Inhibition of SREBP-1 re-sensitizes resistant cells to BRAF targeting therapy
In order to investigate whether vemurafenib-induced processing of SREBP-1 contributes to its anti-tumor response, we assessed the ability of melanoma cells to grow in both 2D and 3D cultures in response to vemurafenib upon pharmacological or genetic inactivation of SREBP-1. Vemurafenib potently inhibited cell proliferation of the therapy-sensitive, but not the therapy-resistant line (Fig. 3c, Supplementary Figs. 10, 11). Proliferation of the therapy-resistant cells was strongly inhibited upon combined exposure to vemurafenib and SREBP-1 inhibitors. Similarly, SREBP-1 inhibitors synergized with vemurafenib in inhibiting the ability of therapy-resistant cells to form colonies (Fig. 3d, Supplementary Fig. 12). Genetic ablation of SREBF-1 inhibited the rate of cell proliferation in 2D cultures of therapy-resistant cells when compared to the resistant parental cell line. In contrast, inactivation of only one SREBF-1 allele had no effect on cell proliferation (Fig. 3e, Supplementary Figs. 13, 14). The rate of proliferation of these cells decreased significantly upon exposure to vemurafenib. Similarly, these heterozygous SREBF-1 knockout cells were able to form colonies in 3D cultures; an ability that was reduced in the presence of vemurafenib (Fig. 3f, Supplementary Fig. 15).
In order to assess whether sustained SREBP-1 processing also mediates therapy resistance to vemurafenib in BRAFV600E mutant cells that are endogenously resistant to BRAF targeting therapy, we treated M23340 with betulin and fatostatin. Both betulin and fatostatin treatment further sensitized the cell line to vemurafenib (Supplementary Fig. 16).
In order to assess whether our results directly reflect the effects of BRAF inhibition and are not off-target effects of vemurafenib, in parallel we treated 451lu and 451lu R cells with dabrafenib. Dabrafenib caused a decrease in both 14C-acetate incorporation into lipids and mature SREBP-1 protein levels in 451lu cells, but not in 451lu R cells (Supplementary Fig. 17). Furthermore, combined betulin and fatostatin treatment with dabrafenib inhibited proliferation in 451lu R cells, mirroring the effects of vemurafenib (Supplementary Fig. 18).

WHAT TO WORK ON:
A) Reproduce the part of the SREBP-1 passage starting at "In order to assess whether sustained" and ending at "(Supplementary Fig. 18).".
B) Answer these questions from the SREBP-1 passage:
(i) Which two compounds were used to treat M23340?
(ii) Which cells were treated with dabrafenib?
(iii) What effect did inactivating only one SREBF-1 allele have on cell proliferation?
C) Decide whether each statement agrees with the SREBP-1 passage. Answer yes or no, and quote the words that decide it.
(i) Vemurafenib potently inhibited proliferation of the therapy-resistant line.
(ii) Dabrafenib lowered mature SREBP-1 protein levels in 451lu R cells.
(iii) Heterozygous SREBF-1 knockout cells could form colonies in 3D cultures.

RECORDS SHOWN:
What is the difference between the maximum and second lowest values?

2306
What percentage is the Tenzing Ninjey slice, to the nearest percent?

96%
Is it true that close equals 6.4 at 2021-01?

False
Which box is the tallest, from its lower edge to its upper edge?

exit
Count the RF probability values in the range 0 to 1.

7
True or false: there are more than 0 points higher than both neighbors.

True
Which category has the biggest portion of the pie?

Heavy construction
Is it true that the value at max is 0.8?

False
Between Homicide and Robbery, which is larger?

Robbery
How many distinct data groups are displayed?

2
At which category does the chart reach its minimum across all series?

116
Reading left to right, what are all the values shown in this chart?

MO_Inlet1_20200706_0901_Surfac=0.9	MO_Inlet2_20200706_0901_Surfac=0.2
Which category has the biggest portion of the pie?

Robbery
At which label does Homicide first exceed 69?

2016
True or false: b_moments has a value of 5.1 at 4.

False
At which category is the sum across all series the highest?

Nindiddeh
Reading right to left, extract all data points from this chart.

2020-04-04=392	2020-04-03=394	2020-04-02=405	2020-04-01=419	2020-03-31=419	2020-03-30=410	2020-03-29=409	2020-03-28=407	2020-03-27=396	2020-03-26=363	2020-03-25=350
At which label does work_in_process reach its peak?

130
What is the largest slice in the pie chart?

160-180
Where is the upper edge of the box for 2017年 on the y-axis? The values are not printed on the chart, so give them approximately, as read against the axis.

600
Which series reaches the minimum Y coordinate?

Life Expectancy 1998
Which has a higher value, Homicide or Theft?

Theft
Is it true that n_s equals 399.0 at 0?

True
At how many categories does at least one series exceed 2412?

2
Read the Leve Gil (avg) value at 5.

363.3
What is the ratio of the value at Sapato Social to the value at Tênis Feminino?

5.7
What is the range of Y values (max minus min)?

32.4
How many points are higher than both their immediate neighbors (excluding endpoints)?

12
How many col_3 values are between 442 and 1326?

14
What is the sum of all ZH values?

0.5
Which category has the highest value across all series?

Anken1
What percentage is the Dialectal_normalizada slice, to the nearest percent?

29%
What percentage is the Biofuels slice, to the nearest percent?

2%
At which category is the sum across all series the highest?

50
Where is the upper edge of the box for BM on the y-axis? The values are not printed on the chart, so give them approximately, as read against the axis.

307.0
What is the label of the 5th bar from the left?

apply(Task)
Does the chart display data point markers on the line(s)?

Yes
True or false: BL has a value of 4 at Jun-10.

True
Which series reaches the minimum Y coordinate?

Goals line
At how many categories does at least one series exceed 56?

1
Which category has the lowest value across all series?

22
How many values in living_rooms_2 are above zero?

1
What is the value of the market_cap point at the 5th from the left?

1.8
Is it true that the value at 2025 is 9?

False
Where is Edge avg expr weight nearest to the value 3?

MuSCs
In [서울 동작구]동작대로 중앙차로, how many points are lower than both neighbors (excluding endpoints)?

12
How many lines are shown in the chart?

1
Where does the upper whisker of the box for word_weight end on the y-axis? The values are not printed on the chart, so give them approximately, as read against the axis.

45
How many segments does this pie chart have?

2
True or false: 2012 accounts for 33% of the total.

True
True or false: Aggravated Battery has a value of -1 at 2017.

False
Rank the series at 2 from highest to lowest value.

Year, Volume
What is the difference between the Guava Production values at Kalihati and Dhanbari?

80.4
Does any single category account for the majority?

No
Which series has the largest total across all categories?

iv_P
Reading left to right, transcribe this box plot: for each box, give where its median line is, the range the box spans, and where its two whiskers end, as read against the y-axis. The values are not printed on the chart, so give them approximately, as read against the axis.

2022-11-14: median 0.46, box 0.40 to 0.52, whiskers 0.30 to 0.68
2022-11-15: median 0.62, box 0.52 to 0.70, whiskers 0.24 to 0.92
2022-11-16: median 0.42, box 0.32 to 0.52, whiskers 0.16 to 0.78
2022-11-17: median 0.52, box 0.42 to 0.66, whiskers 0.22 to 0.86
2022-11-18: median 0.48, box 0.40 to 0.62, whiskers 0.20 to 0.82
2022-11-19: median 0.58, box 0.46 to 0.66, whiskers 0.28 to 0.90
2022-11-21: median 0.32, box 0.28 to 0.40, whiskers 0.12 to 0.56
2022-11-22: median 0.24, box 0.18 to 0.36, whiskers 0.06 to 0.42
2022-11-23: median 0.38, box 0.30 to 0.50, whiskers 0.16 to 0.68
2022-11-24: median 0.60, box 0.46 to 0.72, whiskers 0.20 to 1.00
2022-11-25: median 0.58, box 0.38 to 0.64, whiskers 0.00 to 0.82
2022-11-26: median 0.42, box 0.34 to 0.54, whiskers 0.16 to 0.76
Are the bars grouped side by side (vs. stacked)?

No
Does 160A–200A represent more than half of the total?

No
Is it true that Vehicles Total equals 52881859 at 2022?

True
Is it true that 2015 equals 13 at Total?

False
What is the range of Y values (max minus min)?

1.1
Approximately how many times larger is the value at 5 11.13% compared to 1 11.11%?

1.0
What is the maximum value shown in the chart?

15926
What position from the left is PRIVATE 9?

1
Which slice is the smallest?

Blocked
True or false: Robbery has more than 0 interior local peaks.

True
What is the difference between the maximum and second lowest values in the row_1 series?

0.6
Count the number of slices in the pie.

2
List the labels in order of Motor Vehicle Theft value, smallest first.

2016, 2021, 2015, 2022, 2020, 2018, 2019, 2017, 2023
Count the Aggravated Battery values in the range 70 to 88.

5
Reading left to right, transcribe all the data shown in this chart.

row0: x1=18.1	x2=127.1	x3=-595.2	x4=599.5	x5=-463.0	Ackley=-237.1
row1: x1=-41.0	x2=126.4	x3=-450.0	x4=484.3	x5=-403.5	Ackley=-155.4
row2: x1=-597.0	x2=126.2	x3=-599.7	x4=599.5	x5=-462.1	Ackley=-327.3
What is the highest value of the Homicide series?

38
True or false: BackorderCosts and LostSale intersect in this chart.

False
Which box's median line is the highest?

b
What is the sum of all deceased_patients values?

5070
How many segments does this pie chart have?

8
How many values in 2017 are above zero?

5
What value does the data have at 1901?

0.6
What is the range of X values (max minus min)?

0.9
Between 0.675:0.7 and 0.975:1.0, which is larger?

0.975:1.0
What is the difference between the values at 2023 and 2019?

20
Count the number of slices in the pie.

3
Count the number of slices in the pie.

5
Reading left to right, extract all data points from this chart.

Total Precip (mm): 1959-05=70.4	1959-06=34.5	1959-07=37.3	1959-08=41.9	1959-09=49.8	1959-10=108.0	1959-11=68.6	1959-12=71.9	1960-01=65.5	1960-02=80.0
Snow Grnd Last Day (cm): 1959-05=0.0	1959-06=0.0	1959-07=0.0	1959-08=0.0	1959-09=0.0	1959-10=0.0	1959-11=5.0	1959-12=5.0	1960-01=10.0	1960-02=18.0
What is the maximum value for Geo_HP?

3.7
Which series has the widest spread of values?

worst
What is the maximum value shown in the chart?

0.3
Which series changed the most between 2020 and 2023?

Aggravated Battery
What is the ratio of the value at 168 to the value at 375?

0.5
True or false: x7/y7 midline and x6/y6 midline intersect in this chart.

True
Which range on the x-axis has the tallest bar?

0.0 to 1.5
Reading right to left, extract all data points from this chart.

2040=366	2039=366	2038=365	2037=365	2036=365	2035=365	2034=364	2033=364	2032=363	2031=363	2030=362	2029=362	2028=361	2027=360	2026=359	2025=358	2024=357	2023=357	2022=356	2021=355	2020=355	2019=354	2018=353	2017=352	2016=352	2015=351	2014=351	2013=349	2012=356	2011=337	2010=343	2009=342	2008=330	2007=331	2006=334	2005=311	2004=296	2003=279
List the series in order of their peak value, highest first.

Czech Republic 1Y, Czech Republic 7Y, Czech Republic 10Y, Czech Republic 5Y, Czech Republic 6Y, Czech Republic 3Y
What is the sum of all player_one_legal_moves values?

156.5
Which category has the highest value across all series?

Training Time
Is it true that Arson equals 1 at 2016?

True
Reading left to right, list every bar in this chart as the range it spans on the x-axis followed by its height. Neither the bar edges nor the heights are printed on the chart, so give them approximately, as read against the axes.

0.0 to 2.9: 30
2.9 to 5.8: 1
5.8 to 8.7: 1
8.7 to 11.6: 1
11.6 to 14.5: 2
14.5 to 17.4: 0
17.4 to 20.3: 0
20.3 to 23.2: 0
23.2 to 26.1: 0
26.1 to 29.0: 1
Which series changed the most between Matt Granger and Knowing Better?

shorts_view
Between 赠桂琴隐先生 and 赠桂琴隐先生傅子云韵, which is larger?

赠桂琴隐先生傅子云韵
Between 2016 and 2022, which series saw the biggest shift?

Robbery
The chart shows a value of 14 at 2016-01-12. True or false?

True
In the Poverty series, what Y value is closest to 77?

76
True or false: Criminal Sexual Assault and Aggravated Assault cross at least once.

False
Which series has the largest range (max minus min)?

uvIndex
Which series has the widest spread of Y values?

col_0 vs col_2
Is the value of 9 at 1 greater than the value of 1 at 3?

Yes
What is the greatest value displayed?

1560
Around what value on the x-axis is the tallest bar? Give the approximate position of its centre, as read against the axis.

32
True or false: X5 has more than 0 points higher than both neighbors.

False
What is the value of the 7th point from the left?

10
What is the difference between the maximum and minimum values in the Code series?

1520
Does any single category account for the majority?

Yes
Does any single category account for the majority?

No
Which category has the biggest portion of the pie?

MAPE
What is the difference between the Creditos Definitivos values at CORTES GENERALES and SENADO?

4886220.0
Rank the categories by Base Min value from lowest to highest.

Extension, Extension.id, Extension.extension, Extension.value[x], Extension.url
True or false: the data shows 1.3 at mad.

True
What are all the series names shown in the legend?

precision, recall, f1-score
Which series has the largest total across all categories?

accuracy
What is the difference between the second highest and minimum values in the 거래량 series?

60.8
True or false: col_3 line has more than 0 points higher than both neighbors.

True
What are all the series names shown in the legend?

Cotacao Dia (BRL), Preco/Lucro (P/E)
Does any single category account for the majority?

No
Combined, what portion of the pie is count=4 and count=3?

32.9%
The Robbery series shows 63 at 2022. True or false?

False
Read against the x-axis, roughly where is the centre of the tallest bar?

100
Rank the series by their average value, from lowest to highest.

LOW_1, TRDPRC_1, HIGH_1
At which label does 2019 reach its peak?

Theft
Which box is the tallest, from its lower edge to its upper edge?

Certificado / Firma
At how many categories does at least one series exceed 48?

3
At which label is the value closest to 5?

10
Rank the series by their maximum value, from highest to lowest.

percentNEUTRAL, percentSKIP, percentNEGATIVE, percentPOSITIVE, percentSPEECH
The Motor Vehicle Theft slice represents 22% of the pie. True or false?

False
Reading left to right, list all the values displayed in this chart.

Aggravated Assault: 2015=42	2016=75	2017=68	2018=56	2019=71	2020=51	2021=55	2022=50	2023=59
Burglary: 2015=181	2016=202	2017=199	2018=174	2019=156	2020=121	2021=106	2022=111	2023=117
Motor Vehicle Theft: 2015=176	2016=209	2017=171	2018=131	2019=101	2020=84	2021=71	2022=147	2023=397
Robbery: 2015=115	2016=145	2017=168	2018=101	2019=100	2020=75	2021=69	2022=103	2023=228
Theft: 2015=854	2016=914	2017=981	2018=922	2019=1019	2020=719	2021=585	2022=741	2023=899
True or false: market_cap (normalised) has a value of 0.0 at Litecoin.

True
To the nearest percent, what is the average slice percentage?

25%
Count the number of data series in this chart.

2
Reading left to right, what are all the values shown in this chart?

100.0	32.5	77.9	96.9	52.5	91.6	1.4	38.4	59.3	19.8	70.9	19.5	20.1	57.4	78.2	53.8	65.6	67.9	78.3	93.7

SOLUTIONS FOR EACH TASK:
A)
In order to assess whether sustained SREBP-1 processing also mediates therapy resistance to vemurafenib in BRAFV600E mutant cells that are endogenously resistant to BRAF targeting therapy, we treated M23340 with betulin and fatostatin. Both betulin and fatostatin treatment further sensitized the cell line to vemurafenib (Supplementary Fig. 16).
In order to assess whether our results directly reflect the effects of BRAF inhibition and are not off-target effects of vemurafenib, in parallel we treated 451lu and 451lu R cells with dabrafenib. Dabrafenib caused a decrease in both 14C-acetate incorporation into lipids and mature SREBP-1 protein levels in 451lu cells, but not in 451lu R cells (Supplementary Fig. 17). Furthermore, combined betulin and fatostatin treatment with dabrafenib inhibited proliferation in 451lu R cells, mirroring the effects of vemurafenib (Supplementary Fig. 18).

B)
(i) Betulin and fatostatin.
(ii) 451lu and 451lu R cells.
(iii) It had no effect.

C)
(i) No: "Vemurafenib potently inhibited cell proliferation of the therapy-sensitive, but not the therapy-resistant line"
(ii) No: "Dabrafenib caused a decrease in both 14C-acetate incorporation into lipids and mature SREBP-1 protein levels in 451lu cells, but not in 451lu R cells"
(iii) Yes: "these heterozygous SREBF-1 knockout cells were able to form colonies in 3D cultures"